(Saved data entries)
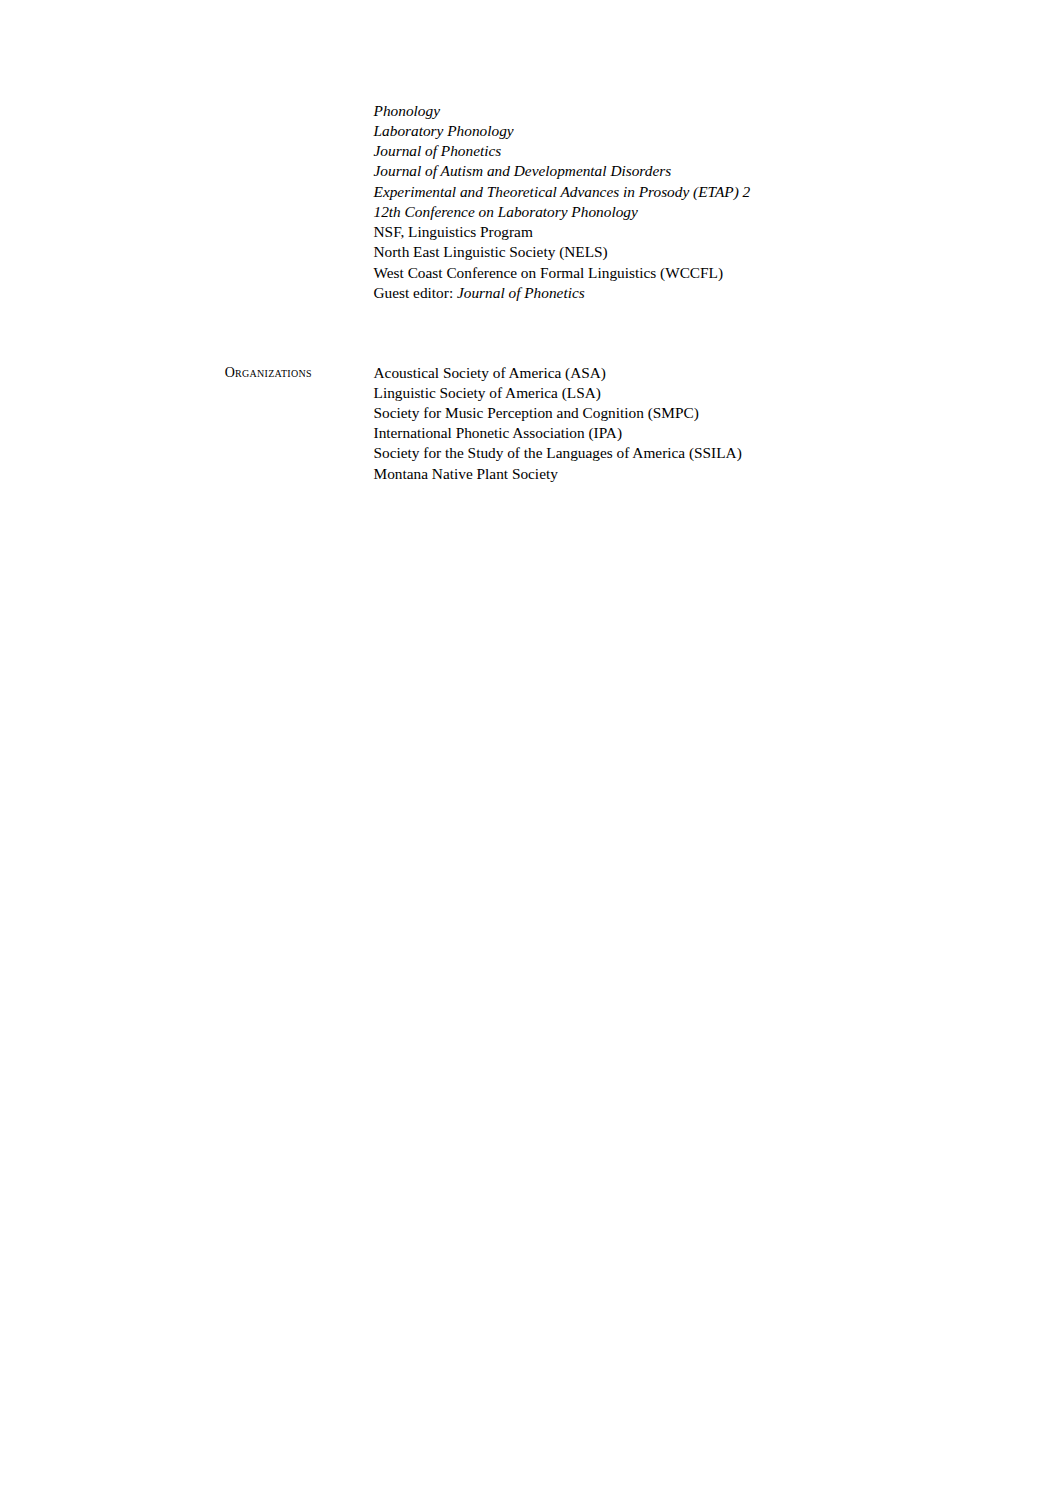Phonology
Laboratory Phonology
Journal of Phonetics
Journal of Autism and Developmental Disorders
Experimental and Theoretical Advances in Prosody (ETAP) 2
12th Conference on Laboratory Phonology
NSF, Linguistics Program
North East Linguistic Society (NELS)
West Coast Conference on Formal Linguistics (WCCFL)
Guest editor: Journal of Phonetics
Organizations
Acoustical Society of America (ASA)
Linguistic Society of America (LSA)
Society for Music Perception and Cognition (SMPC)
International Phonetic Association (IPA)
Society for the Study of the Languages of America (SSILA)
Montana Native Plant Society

## Exercise instructions
The job is to copy all the records precisely while omitting any picture.

## Result for this exercise
Phonology
Laboratory Phonology
Journal of Phonetics
Journal of Autism and Developmental Disorders
Experimental and Theoretical Advances in Prosody (ETAP) 2
12th Conference on Laboratory Phonology
NSF, Linguistics Program
North East Linguistic Society (NELS)
West Coast Conference on Formal Linguistics (WCCFL)
Guest editor: Journal of Phonetics
Organizations
Acoustical Society of America (ASA)
Linguistic Society of America (LSA)
Society for Music Perception and Cognition (SMPC)
International Phonetic Association (IPA)
Society for the Study of the Languages of America (SSILA)
Montana Native Plant Society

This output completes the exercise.